A university education today primarily serves as a stepping stone. You get in, you get out and you get busy. As higher education has become more and more a prerequisite for entrance to the middle class, the goal of the student is to get a degree as soon as possible, and the goal of the university is to accommodate as many students as possible in achieving this goal.
Unit caps, which limit how many units a student can take in any given quarter as well as over the course of their undergraduate career, are just one institutional expression of this trend. Interestingly, however, they hinder the ethos of the educational drive toward prosperity. At first glance, unit caps seem practical — after all, the university can hardly spend its time providing shelter and occupation to the hobos of the educational system. But at the same time, unit caps seem to be utterly at odds with at least the theoretical objective of higher education — the pursuit of knowledge.
Those who pursue a double-major may well understand this conflict. In the history department, for example, even double- majors must graduate after 240 units. This hardly seems fair; double-majoring probably results in double the back-tracking and mind-changing as does a normal major, which is why the university should provide plenty of room for maneuvering. No unit caps should be instituted, save for a safeguard against the extreme — a 340-unit cap perhaps for the eccentric few who hope to one day reminisce about their seventh and eighth year of college. Beyond this, however, a unit cap seems unreasonable and discouraging for students with a healthy appetite for knowledge and an energetic ambition. Although many students double major to have an even more impressive resume upon graduating, there is undeniably a certain attraction for those who enjoy it so much that they simply cannot choose. In addition, if school is not a particular misery, there is not always a need to speed ahead like lightening to the finish line of graduation. It is hard to disappoint pure lovers of learning for the sake of admitting more ladder-climbers; although graduate school presumably allows for the academically addicted to freely carry on, it still seems a sorry thing to curb the flowering of options and possibilities in an undergraduate career. The idealism of knowledge for knowledge’s sake is hard to completely abandon — what high school teacher, for example, would ever dissuade a student from reading more books or doing more assignments than necessary?
However, unit caps can also frustrate the logic behind the “race-to-the-top” function of higher education. If higher education is all about preparing for the job market in our modern capitalist society, it seems reasonable to let capitalist rules apply at the university level. If one wishes to be particularly ambitious and stack up an impressive list of majors, minors and other academic pursuits, then the university ought to grant them the freedom to do so — especially considering that the individual will have to pay for it. Raising tuition fees after the completion of a certain number of credits seems reasonable, as it allows for the individual to take more credits if desired but also requests compensation for the extra space being occupied beyond the expected stay. But these higher rates should not be unreasonable. Although allowing as many students as possible to obtain higher education is a reasonable goal, it hardly seems right to seriously hinder personal ambition in the process. To do so might make sense in a less competitive society, but in a culture where relentless work and personal drive seem necessary for success, it is anathema to deny these traits in an institution tangled up in preparing students for the work world.

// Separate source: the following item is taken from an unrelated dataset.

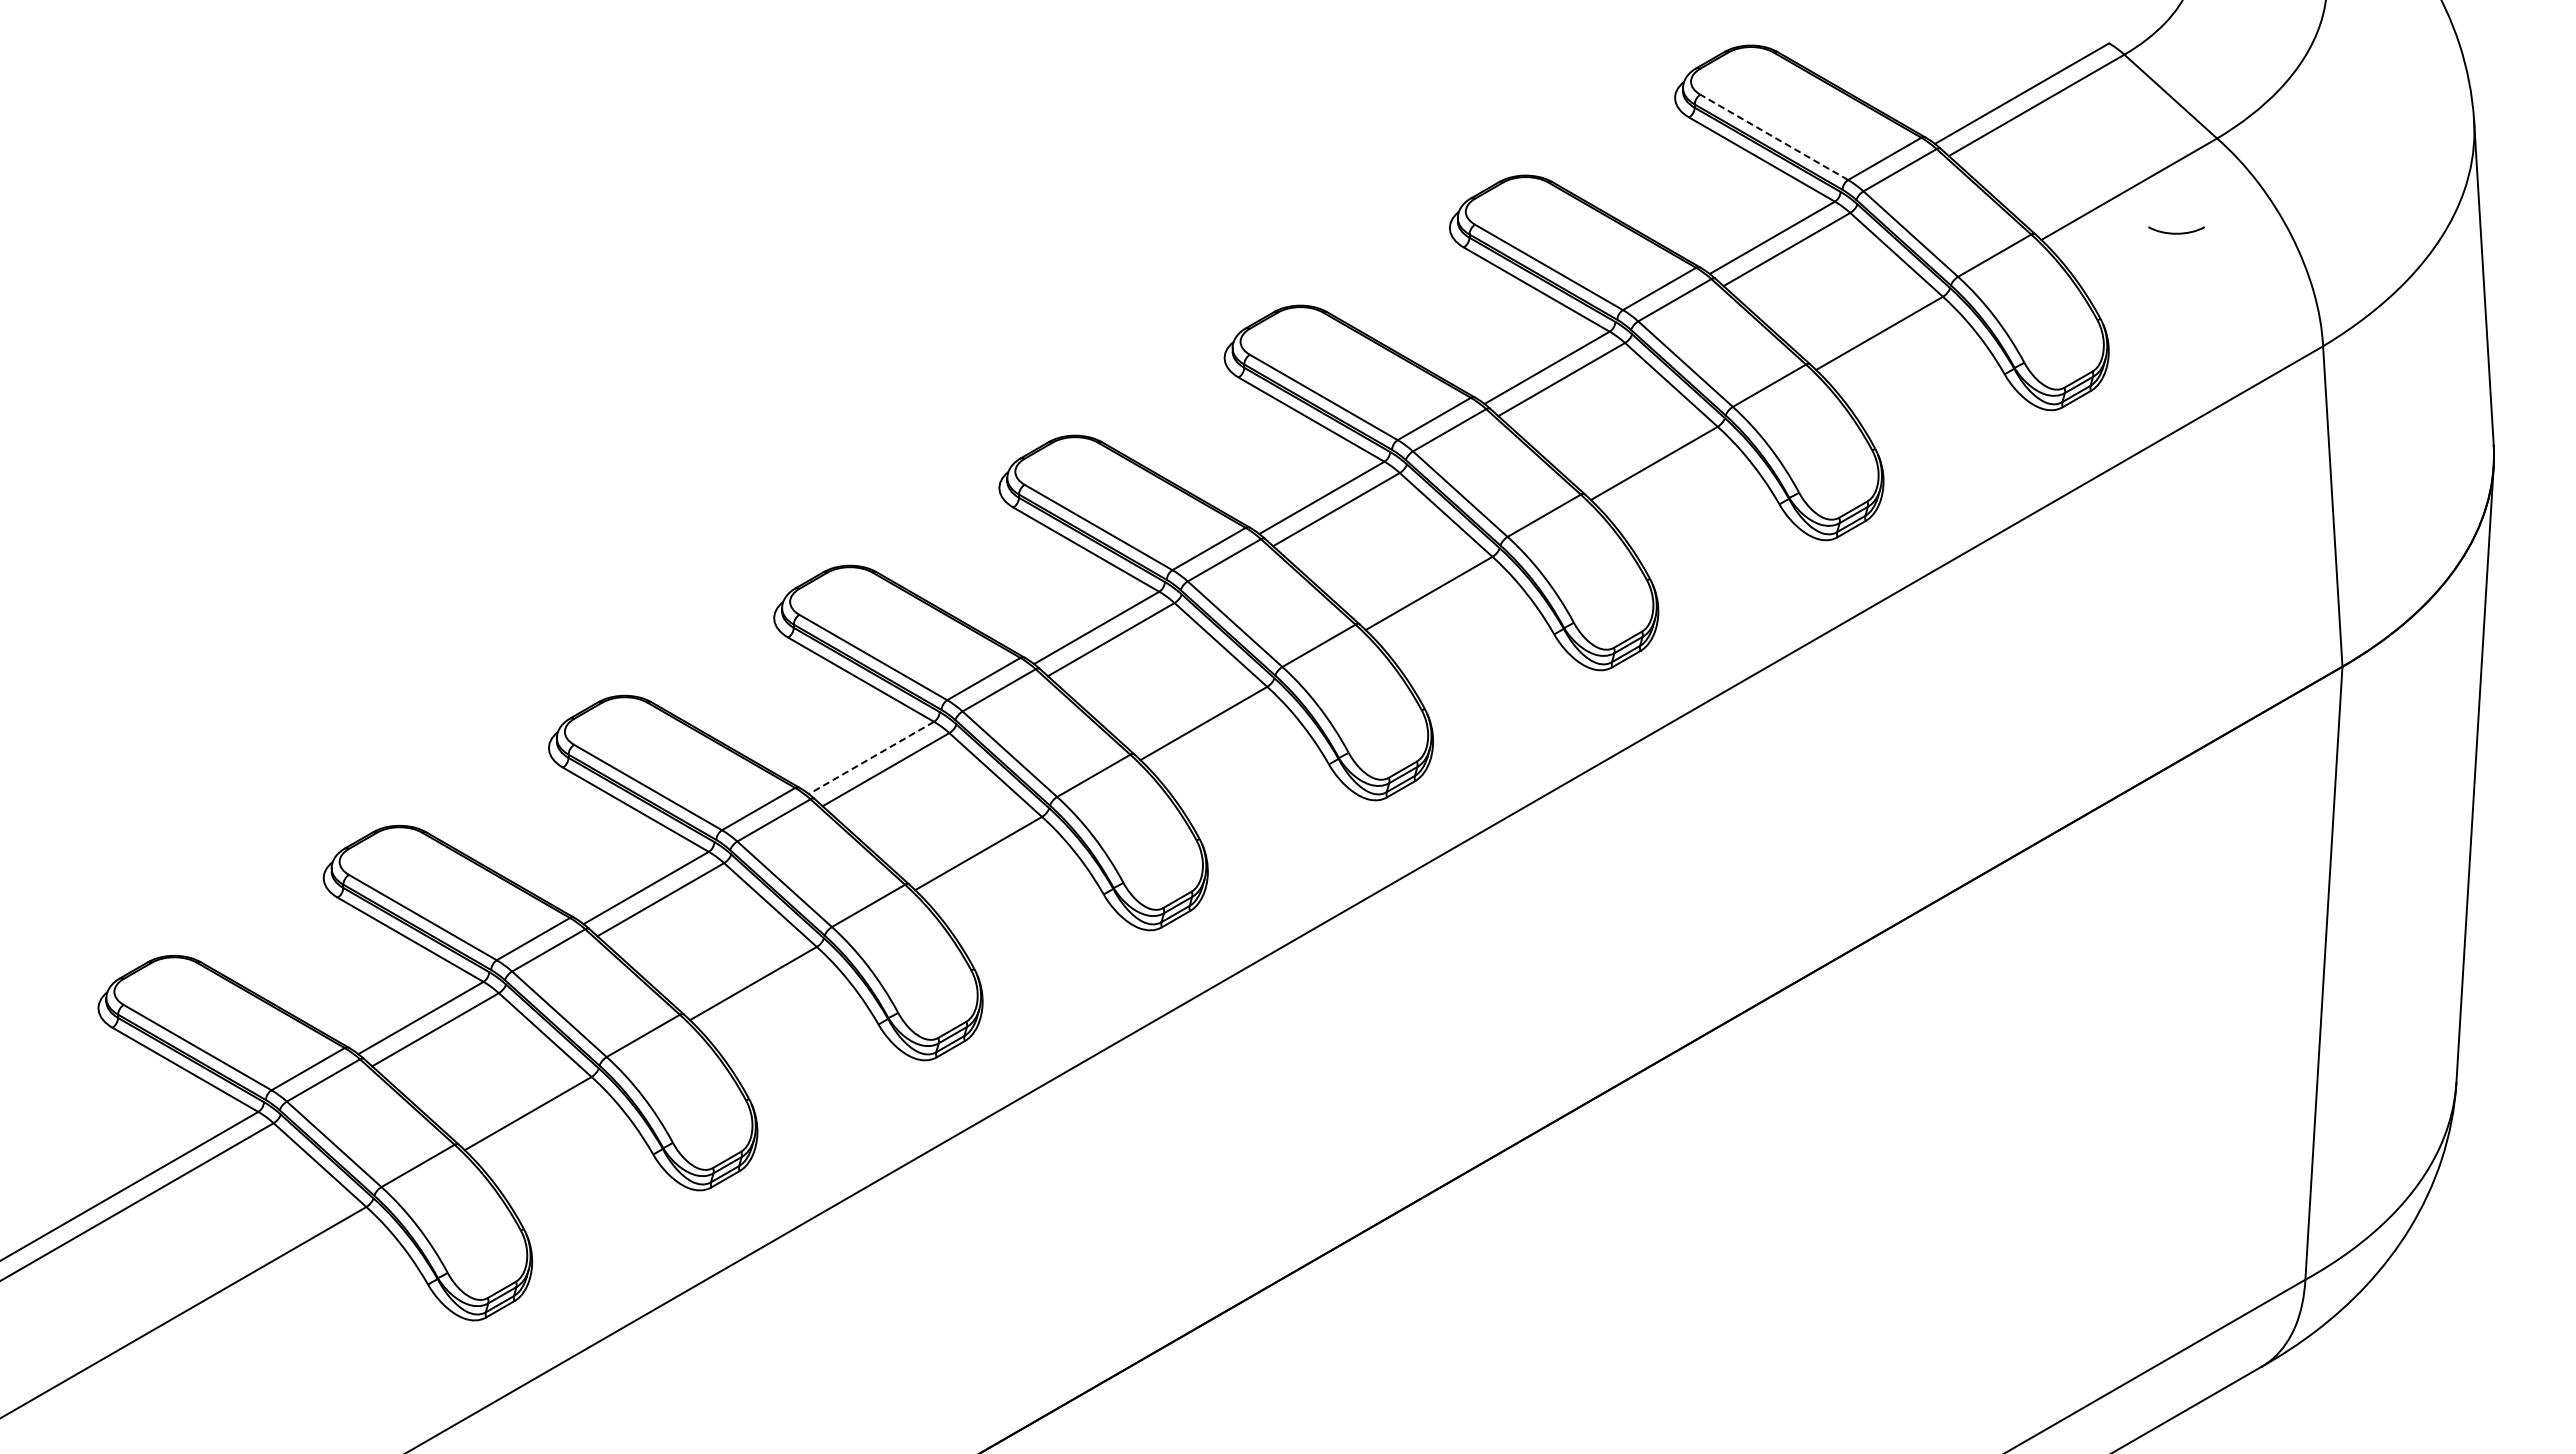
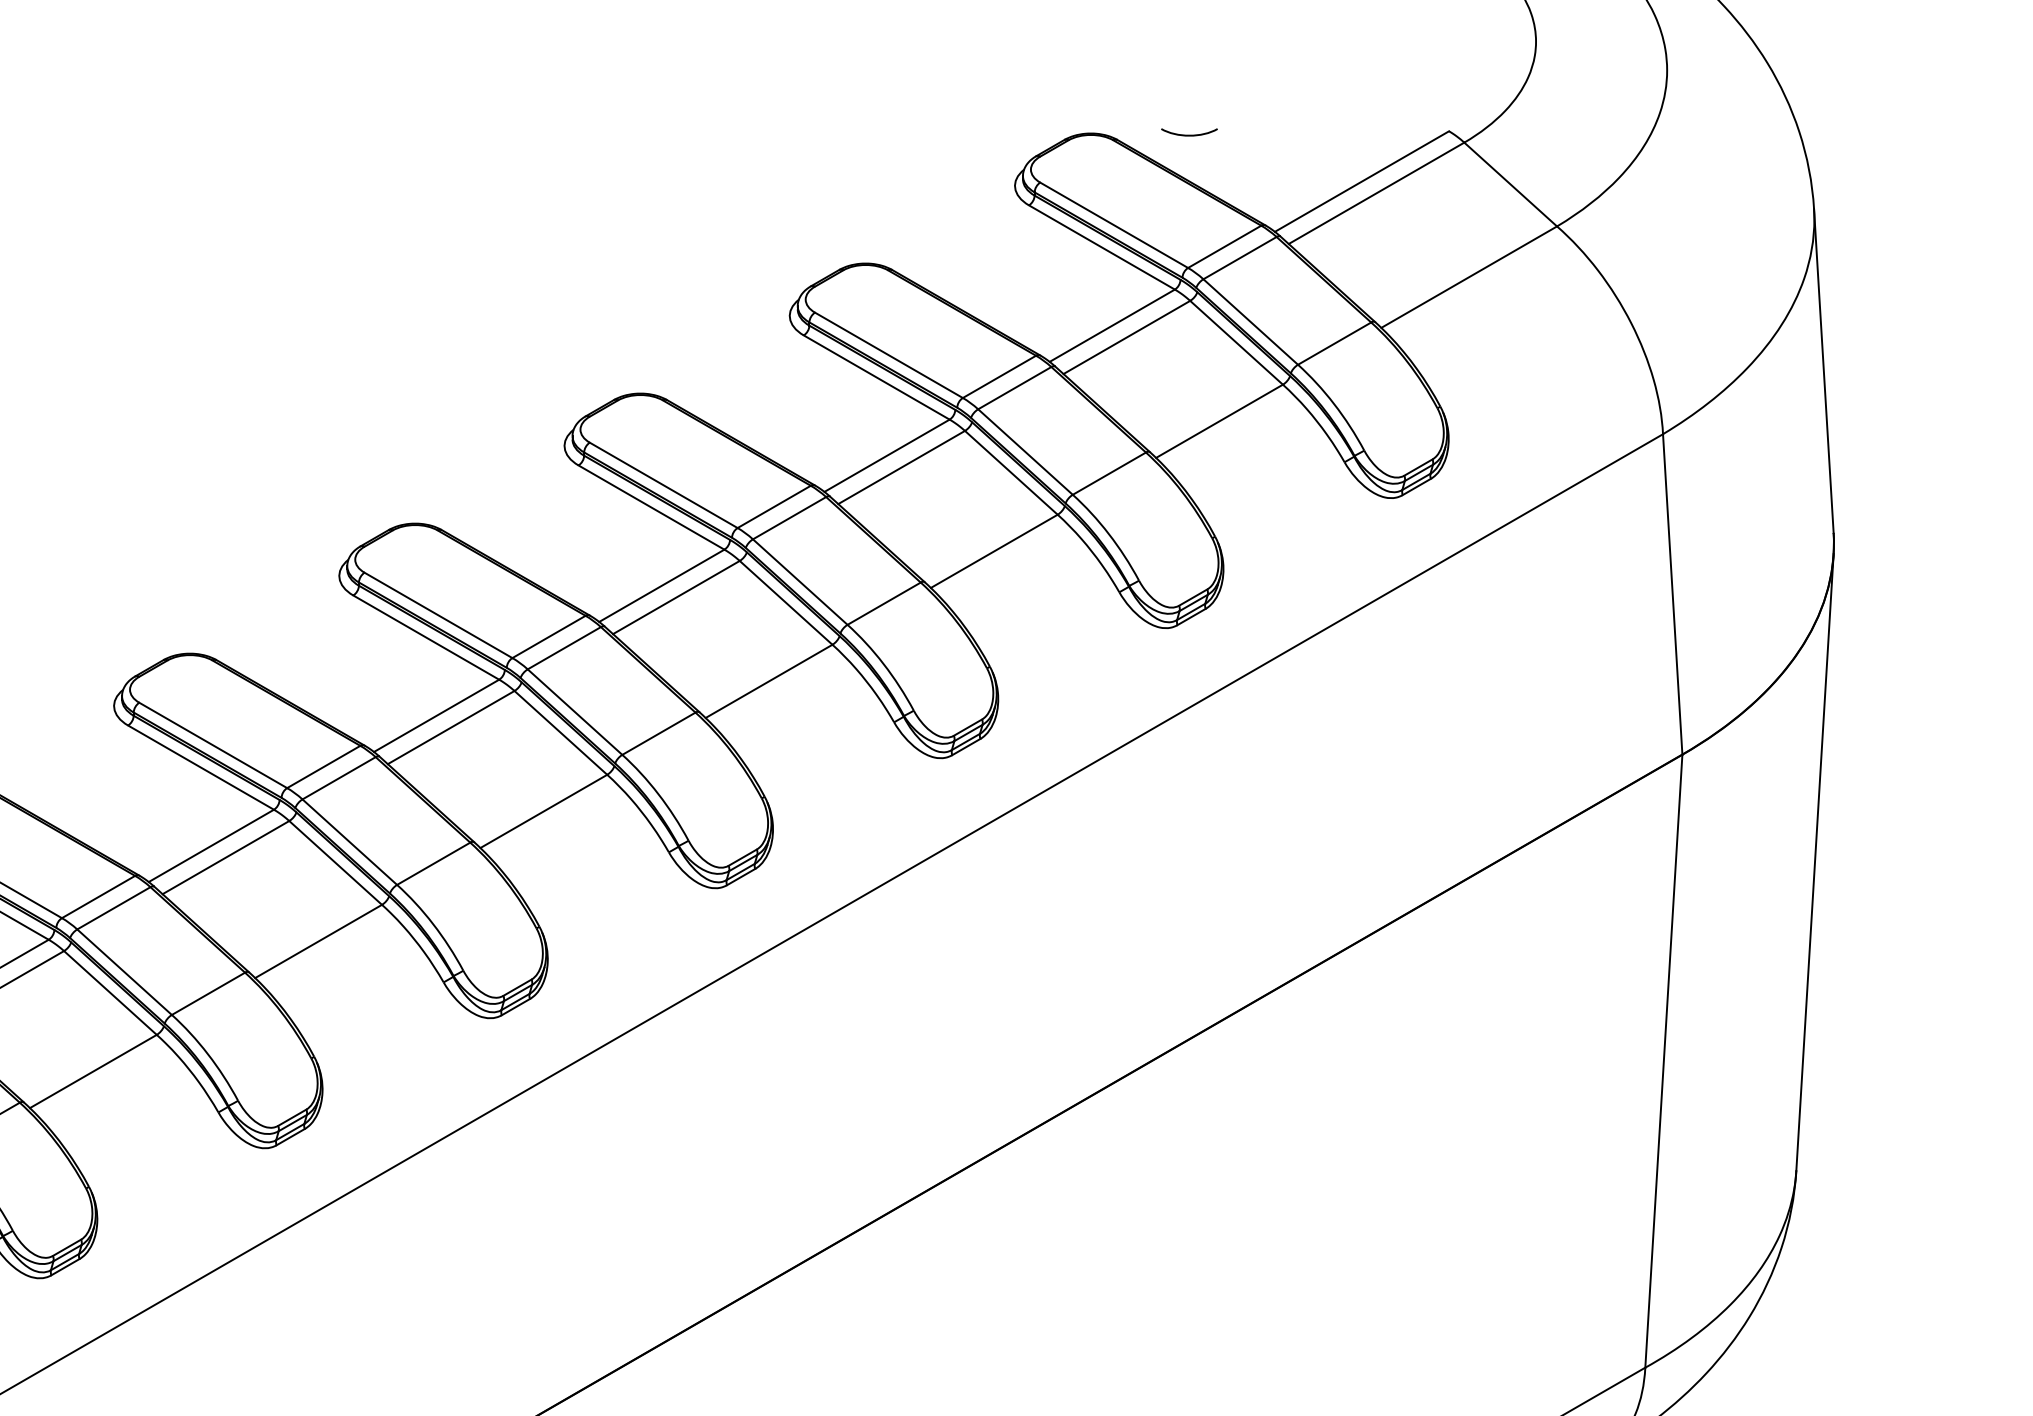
line: (1773, 137) -> (1113, 225), dashed -> solid
curve: (2176, 232) -> (1189, 134), moved
line: (871, 758) -> (211, 846), dashed -> solid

Although higher education should be available to everyone, distribution of time and resources should not exceed the point where it hinders those who may be more enthusiastic or ambitious. It seems unjust to put the brakes on a student’s energetic attempt to construct something grand so that an indifferent student can construct something mediocre — and in the long run it will probably only deprive our culture of the kind of genius that such energy can contribute to society.